◆ About this task:
In the records below, find the line containing "živi, čekanja trajala po 15 sati!", then extract that line and all subsequent lines exactly, leaving out everything else.

◆ Recorded information:

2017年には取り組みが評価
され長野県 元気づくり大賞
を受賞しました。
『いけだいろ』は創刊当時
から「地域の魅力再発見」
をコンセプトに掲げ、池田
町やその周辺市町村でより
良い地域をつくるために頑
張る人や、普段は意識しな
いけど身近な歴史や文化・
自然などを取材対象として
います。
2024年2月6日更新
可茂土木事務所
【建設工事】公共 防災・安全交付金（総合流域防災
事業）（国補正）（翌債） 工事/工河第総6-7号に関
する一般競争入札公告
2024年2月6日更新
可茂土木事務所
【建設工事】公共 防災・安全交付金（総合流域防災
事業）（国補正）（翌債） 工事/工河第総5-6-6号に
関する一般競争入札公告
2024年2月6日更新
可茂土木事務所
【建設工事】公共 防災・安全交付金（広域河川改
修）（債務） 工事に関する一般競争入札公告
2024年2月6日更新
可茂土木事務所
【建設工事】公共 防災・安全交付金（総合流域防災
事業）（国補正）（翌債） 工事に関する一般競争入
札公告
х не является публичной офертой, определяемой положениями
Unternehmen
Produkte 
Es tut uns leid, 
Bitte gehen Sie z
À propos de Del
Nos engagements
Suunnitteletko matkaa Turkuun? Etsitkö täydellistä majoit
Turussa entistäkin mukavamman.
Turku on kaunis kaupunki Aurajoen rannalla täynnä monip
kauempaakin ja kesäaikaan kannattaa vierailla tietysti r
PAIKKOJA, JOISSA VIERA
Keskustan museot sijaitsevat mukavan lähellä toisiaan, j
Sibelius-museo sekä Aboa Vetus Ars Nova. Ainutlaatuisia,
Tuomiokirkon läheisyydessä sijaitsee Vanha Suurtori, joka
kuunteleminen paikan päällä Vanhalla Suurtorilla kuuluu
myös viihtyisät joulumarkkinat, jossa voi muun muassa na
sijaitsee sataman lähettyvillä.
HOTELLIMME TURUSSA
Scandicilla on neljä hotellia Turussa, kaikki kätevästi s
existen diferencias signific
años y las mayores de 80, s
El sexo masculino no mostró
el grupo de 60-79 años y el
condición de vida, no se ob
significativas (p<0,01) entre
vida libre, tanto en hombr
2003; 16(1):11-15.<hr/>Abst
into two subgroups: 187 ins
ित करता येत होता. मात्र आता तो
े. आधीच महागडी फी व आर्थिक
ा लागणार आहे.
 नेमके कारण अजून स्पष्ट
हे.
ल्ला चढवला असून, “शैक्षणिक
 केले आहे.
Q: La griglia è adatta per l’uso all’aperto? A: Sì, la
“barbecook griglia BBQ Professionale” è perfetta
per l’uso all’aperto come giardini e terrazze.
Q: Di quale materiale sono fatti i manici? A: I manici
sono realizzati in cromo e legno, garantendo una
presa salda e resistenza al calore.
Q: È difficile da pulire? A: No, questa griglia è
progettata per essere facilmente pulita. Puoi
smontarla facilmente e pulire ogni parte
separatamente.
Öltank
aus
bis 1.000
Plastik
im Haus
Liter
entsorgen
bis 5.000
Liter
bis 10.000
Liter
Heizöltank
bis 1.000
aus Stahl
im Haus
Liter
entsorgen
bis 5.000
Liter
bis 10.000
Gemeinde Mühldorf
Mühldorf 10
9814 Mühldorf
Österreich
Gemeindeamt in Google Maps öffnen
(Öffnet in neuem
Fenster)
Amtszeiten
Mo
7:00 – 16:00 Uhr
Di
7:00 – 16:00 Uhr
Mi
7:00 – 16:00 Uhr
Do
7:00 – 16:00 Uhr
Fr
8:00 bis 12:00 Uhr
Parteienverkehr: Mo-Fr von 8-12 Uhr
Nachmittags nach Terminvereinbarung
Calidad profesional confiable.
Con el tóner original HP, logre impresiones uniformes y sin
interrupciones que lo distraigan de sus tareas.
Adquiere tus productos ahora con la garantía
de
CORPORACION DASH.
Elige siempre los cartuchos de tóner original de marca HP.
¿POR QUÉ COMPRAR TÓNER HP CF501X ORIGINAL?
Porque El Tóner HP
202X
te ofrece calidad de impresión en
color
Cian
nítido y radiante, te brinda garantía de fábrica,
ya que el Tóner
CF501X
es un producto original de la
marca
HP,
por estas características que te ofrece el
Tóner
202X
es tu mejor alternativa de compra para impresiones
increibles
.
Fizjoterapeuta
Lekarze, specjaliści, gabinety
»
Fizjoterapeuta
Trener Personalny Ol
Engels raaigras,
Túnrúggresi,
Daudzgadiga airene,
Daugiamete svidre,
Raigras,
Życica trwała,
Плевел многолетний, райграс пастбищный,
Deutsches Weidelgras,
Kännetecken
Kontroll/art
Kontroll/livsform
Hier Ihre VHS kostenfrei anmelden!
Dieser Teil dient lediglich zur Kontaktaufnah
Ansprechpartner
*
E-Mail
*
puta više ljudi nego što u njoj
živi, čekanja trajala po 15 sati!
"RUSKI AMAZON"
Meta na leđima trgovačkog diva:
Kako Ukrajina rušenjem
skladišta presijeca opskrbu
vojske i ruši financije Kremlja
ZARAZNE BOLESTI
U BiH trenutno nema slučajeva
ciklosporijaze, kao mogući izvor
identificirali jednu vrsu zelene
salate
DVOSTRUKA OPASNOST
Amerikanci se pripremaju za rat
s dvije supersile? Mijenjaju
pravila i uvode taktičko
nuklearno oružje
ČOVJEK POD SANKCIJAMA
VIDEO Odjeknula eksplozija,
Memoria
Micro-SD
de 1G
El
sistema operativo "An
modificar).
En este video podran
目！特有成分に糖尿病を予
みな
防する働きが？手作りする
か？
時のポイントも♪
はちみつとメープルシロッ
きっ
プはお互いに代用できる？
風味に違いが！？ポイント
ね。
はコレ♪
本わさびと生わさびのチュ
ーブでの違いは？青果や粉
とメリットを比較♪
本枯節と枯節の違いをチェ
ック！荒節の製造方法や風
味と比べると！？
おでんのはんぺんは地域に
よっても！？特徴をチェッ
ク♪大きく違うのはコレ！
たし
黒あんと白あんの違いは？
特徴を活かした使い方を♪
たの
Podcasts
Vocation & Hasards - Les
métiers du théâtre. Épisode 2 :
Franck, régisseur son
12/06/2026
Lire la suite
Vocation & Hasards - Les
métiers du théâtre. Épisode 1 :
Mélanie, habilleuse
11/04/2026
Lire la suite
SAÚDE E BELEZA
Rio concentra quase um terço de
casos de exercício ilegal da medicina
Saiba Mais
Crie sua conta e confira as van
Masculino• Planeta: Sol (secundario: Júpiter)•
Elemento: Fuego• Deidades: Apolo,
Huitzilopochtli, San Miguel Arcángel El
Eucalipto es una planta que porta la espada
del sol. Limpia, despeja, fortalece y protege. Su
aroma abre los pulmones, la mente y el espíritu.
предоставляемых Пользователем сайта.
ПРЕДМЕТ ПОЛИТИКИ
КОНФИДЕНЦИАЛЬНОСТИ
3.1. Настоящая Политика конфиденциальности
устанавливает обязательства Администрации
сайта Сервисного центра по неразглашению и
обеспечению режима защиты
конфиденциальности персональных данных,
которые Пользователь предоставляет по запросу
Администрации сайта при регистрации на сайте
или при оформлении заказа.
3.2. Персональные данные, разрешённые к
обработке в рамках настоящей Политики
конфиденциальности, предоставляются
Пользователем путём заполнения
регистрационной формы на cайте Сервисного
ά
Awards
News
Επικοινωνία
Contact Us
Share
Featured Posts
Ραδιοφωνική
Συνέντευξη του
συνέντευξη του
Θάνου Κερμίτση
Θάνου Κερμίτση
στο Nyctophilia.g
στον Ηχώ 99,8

◆ Result for this exercise:
živi, čekanja trajala po 15 sati!
"RUSKI AMAZON"
Meta na leđima trgovačkog diva:
Kako Ukrajina rušenjem
skladišta presijeca opskrbu
vojske i ruši financije Kremlja
ZARAZNE BOLESTI
U BiH trenutno nema slučajeva
ciklosporijaze, kao mogući izvor
identificirali jednu vrsu zelene
salate
DVOSTRUKA OPASNOST
Amerikanci se pripremaju za rat
s dvije supersile? Mijenjaju
pravila i uvode taktičko
nuklearno oružje
ČOVJEK POD SANKCIJAMA
VIDEO Odjeknula eksplozija,
Memoria
Micro-SD
de 1G
El
sistema operativo "An
modificar).
En este video podran
目！特有成分に糖尿病を予
みな
防する働きが？手作りする
か？
時のポイントも♪
はちみつとメープルシロッ
きっ
プはお互いに代用できる？
風味に違いが！？ポイント
ね。
はコレ♪
本わさびと生わさびのチュ
ーブでの違いは？青果や粉
とメリットを比較♪
本枯節と枯節の違いをチェ
ック！荒節の製造方法や風
味と比べると！？
おでんのはんぺんは地域に
よっても！？特徴をチェッ
ク♪大きく違うのはコレ！
たし
黒あんと白あんの違いは？
特徴を活かした使い方を♪
たの
Podcasts
Vocation & Hasards - Les
métiers du théâtre. Épisode 2 :
Franck, régisseur son
12/06/2026
Lire la suite
Vocation & Hasards - Les
métiers du théâtre. Épisode 1 :
Mélanie, habilleuse
11/04/2026
Lire la suite
SAÚDE E BELEZA
Rio concentra quase um terço de
casos de exercício ilegal da medicina
Saiba Mais
Crie sua conta e confira as van
Masculino• Planeta: Sol (secundario: Júpiter)•
Elemento: Fuego• Deidades: Apolo,
Huitzilopochtli, San Miguel Arcángel El
Eucalipto es una planta que porta la espada
del sol. Limpia, despeja, fortalece y protege. Su
aroma abre los pulmones, la mente y el espíritu.
предоставляемых Пользователем сайта.
ПРЕДМЕТ ПОЛИТИКИ
КОНФИДЕНЦИАЛЬНОСТИ
3.1. Настоящая Политика конфиденциальности
устанавливает обязательства Администрации
сайта Сервисного центра по неразглашению и
обеспечению режима защиты
конфиденциальности персональных данных,
которые Пользователь предоставляет по запросу
Администрации сайта при регистрации на сайте
или при оформлении заказа.
3.2. Персональные данные, разрешённые к
обработке в рамках настоящей Политики
конфиденциальности, предоставляются
Пользователем путём заполнения
регистрационной формы на cайте Сервисного
ά
Awards
News
Επικοινωνία
Contact Us
Share
Featured Posts
Ραδιοφωνική
Συνέντευξη του
συνέντευξη του
Θάνου Κερμίτση
Θάνου Κερμίτση
στο Nyctophilia.g
στον Ηχώ 99,8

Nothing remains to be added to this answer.